Do not ignore your pre-offset notice
The IRS cannot simply take your tax refund without any notification. While the IRS might not have given you notice, the reporting agency must do so before sending your delinquent debt to TOP. According to the TOP website:
The agency must send a letter to the debtor at the name and address on file for the debt at least 60 days before sending the debt to TOP. The letter must tell the debtor about the debt (type and amount), that the agency intends to refer the debt for offset, and what rights the debtor has to resolve the debt situation. The letter must give the debtor opportunities to pay the debt, enter into a payment agreement, or dispute that they owe the money to the agency.Bureau of the Fiscal Service website
File for Injured Spouse Allocation
If you are the debtor, this will not work. But if you are a spouse of a debtor, the TOP program cannot claim your share of the tax refund to satisfy the outstanding debt.

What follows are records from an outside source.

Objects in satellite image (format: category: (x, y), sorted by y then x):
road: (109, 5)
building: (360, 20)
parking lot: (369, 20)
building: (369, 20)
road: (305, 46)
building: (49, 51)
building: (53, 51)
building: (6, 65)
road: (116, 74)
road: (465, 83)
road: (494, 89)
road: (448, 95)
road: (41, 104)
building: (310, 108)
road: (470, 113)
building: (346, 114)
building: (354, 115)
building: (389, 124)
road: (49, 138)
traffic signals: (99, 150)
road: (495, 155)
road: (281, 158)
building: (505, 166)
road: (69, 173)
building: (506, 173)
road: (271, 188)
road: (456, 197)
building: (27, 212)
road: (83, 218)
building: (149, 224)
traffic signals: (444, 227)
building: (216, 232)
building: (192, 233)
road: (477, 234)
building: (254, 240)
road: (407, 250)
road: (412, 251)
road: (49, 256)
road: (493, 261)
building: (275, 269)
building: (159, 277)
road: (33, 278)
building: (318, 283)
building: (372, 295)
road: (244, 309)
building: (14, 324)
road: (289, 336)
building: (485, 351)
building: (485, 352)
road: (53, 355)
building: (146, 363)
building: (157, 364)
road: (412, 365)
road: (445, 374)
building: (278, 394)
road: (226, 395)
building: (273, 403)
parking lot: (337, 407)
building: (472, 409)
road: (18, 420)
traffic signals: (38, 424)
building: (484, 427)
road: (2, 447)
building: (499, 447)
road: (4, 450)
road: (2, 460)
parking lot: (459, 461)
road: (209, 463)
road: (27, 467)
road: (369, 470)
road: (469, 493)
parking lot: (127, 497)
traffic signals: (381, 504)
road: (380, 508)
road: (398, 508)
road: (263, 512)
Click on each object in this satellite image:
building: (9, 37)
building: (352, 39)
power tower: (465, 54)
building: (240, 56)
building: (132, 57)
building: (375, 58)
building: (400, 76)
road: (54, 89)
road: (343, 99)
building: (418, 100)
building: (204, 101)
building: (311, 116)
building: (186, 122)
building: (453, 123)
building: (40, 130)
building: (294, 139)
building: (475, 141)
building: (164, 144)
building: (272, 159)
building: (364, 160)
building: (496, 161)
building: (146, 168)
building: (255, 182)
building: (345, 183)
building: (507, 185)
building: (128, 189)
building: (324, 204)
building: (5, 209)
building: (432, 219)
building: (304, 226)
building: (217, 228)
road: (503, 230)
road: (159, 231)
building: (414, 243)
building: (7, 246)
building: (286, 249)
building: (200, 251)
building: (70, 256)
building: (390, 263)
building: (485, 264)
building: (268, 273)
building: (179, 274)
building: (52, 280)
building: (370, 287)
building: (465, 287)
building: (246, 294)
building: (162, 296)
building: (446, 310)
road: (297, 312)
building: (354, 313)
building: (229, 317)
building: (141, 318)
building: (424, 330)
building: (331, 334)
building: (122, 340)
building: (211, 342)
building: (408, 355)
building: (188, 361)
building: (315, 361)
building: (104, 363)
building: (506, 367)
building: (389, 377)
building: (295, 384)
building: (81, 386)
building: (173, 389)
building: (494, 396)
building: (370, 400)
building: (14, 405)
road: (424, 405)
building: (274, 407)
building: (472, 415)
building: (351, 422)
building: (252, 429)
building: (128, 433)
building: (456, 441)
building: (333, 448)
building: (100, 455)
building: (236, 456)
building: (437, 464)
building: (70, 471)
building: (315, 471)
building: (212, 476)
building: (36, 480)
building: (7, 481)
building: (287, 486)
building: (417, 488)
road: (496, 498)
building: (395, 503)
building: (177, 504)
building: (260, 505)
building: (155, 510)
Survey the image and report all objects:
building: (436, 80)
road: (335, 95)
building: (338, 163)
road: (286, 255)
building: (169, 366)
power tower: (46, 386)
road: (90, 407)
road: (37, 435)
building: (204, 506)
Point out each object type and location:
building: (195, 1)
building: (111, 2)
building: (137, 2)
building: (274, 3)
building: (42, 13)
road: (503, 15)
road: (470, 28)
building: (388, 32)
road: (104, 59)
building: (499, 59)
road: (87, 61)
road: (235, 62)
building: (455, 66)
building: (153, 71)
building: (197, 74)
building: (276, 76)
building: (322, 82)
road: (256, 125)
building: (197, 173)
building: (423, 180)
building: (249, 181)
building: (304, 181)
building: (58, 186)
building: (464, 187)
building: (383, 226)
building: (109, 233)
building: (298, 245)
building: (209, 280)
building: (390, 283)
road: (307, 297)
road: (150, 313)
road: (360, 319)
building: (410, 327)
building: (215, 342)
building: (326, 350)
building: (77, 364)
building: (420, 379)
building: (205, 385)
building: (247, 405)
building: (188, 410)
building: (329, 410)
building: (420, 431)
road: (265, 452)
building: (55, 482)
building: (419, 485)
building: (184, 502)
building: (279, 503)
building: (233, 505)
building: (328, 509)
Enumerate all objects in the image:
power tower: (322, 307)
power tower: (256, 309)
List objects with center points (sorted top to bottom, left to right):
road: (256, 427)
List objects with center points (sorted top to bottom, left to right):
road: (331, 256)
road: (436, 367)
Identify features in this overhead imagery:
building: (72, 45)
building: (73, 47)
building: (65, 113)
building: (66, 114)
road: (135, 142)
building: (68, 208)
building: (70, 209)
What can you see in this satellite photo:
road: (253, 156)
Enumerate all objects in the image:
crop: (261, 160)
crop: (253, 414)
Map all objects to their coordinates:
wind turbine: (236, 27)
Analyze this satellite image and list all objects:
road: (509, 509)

If the tax offset impacted your previously filed joint tax return, you may file IRS Form 8379 to claim part of your refund that the IRS diverted towards your spouse’s delinquent debt.
If you were expecting a huge refund at the end of tax season, that means you may have been short-changing yourself throughout the tax year. And that additional cash flow may have helped you keep on top of those payments that you’re delinquent on.
Proper tax planning, either with your financial planner or tax accountant, may help you uncover that additional cash flow to help you keep on top of your payments throughout the year.
If the IRS has directed you towards Tax Topic 203, you’re probably behind the power curve. But not all is lost. By taking proactive steps to resolve your delinquent debt, you may be able to get back on track. Even if your current tax refund goes towards paying down your debt, hopefully you can avoid having this happen next tax season.